Let's assume I have a main script, main.py, that imports another python file with import coolfunctions and another: import chores
Now, suppose coolfunctions also uses stuff from chores, hence I declare import chores inside coolfunctions.
Since both main.py, and coolfunctions import chores ~ is this redundant? Is there any other way of doing this? Am I doing it correctly?
I'm confused about how python projects should be structured in general. I have a "conf.py" file, that I import for a bunch of variables ~ is this a module or not? I load this conf file in multiple places as well.
If two modules want to use chores, then each one must import chores (or some equivalent import). Each import creates a name binding only in the namespace of the module that does the import; that is, import's namespace effect is local to a module's namespace.
This is good, because by looking at a module's code you can (barring pathological cases) know where each name is bound to by the import statements that explicitly bind modules or module attributes to names. Imports made in other modules won't affect this module's namespace.
Each module X should import all (and only) the modules Y, Z, T, ... whose functionality it requires, without any worry about what other modules Fee, Fie, Foo ... (if any) may have already done part or all of those imports, or may be going to do so in the future.
It would make a module extremely fragile (indeed, it would be the very opposite of modularity!) if each module had to worry about such subtle, "covert-channel" effects.
What other modules Y, Z, T, ..., each module X chooses to import (if any) is part of X's implementation details, and shouldn't concern anybody except the developers who are coding, testing, or maintaining X.
In order to ensure that this is the case, and that this clearly-best strategy of decoupling can and will fully be followed by sane code, Python "caches" modules as they get imported: a module is "loaded" only once per run of a program, the first time anybody imports it (or anything from inside it) -- all other imports use the same object obtained by that first loading, which Python keeps in a cache (which is specified as being the dict sys.modules, but you need to know that detail only for somewhat-advanced programming techniques... don't worry about it, 98.7% of the time -- just remember that "import is cheap"!-).

________________

EXERCISE A: Print the part of the text on Python imports starting with "Each module X should" and going on through "in the future.".
EXERCISE B: According to the text on Python imports, how many times is a module loaded during a single run of a program?
EXERCISE C: Go on with the text on Python imports from the point where it stops.
The records were gathered from a separate source.

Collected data
________________

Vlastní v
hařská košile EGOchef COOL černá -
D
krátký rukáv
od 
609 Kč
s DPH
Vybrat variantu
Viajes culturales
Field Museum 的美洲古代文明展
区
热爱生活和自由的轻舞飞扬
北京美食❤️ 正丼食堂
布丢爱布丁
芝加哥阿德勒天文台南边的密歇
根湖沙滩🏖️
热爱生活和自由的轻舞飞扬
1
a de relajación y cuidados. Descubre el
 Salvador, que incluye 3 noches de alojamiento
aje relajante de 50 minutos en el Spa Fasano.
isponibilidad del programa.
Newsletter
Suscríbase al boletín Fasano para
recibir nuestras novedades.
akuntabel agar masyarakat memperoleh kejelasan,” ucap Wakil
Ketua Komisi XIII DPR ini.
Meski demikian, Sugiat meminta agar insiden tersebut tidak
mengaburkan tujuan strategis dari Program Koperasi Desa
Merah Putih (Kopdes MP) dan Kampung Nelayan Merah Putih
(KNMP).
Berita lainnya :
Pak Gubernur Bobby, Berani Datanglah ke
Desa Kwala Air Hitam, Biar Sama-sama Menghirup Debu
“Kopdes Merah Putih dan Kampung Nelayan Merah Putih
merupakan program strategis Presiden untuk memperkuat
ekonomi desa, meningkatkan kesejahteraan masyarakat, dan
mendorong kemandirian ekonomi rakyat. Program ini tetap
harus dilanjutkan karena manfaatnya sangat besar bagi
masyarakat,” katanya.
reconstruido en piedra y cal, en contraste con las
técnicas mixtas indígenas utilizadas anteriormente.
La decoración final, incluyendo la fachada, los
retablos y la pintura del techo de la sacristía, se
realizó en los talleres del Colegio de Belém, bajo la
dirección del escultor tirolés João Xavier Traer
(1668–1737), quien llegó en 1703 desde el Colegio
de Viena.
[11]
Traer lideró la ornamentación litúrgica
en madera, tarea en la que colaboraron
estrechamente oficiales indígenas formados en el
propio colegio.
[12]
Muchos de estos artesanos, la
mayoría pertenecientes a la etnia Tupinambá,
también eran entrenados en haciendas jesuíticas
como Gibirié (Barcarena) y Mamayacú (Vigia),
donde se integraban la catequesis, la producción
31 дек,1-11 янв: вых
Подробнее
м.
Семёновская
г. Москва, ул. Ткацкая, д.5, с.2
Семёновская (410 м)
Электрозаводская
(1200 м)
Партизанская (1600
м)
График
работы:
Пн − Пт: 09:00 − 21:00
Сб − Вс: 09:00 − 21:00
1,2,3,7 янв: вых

________________

YOUR RESPONSE A:
Each module X should import all (and only) the modules Y, Z, T, ... whose functionality it requires, without any worry about what other modules Fee, Fie, Foo ... (if any) may have already done part or all of those imports, or may be going to do so in the future.

YOUR RESPONSE B: Only once, the first time anybody imports it or anything from inside it.

YOUR RESPONSE C:
Sure, a conf.py that you use from several other modules via import conf is definitely a module (you may think you're loading it multiple times, but you aren't unless you're using pretty advanced and deliberate techniques indeed for the purpose) -- why shouldn't it be?
No, this isn't redundant - it's fine to import chores in both the main module and coolfunctions.
The exact import mechanics of Python are complex (for example, module imports are only done once, meaning in your case that the actual parsing and loading of the chores module will only happen once, which is a nice optimization) but in general you shouldn't worry about it because it just works.
Each Python file is a module, so your conf.py is also a module.
It is always the best practice to import all necessary modules in the file that uses them. Take for example:
A.py contains: import coolfunctions
B.py contains: import A
Main.py contains: import B and uses functions that are defined in A.py (this is possible because by importing B, Main.py has imported everything that B imports)
If in the future, you change B.py to function without needing to import A.py and therefore remove the import A, then your Main.py will suffer the loss of not having imported A.